The High Court has thrown out an urgent application filed by a Harare woman to recover four luxury vehicles taken custody of by the Zimbabwe Anti-Corruption Commission (ZACC) following the arrest of her lover on fraud charges.
The court said there was no urgency in the application and she can join the ordinary queue.
Ms Charlotte Chavavarirwa is a girlfriend of former NetOne employee Daniel Kalira, who is facing charges of theft involving $150 million worth of airtime from his employer.
Following Kalira’s arrest, ZACC took custody of his three expensive Mercedes Benz vehicles and one Toyota Hilux on suspicion they were bought using proceeds of crime; they can be returned if he is acquitted or if charges are dropped, but meanwhile he cannot use them or sell them.
Ms Chavavarirwa, who claimed to have been adversely affected by the seizure order, approached the High Court seeking to recover use of the vehicles, which she said belonged to her.
In her application, she argued that she was inconvenienced by the effects of the seizure and needed the vehicles for her business operations and the school-run for her children.
She was forced to be a pedestrian because of the seizure of the vehicles.
But ZACC opposed the application and sought its dismissal on the basis that it was not urgent and that she failed to establish the irreparable harm affecting her following the seizure of the vehicles.
In his ruling against the urgent application, Justice Neville Munyaniso Wamambo, noted that the matter did not qualify to be treated as urgent and removed it from the roll.
“I find that applicant being rendered a pedestrian is not irredeemable harm.
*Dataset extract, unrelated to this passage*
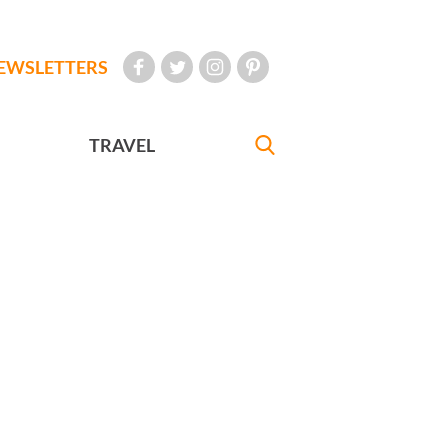
EWSLETTERS
TRAVEL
She can seek alternative transport in the meanwhile,” said the judge.
Urgent applications over use of property or assets are designed to prevent any harm that cannot be reversed while the longer legal processes are being played out.
The court also noted that it was improbable that damage could occur on the vehicles while in the custody of a Government entity, and the risk was too low to warrant the court to release them.
“I am mindful that there are rules, regulations and procedures aimed at preserving property lawfully seized,” said Justice Wamambo.
“The same would apply to the issue of compensation. In any case, nothing can stop applicant from suing the relevant government entity if damage is visited upon the vehicles.”
ZACC investigations established that Kalira allegedly stole from NetOne through an airtime voucher scam committed over a period of two years.
He was arrested after anxious colleagues tipped off ZACC after noticing that his lifestyle that suddenly improved tremendously.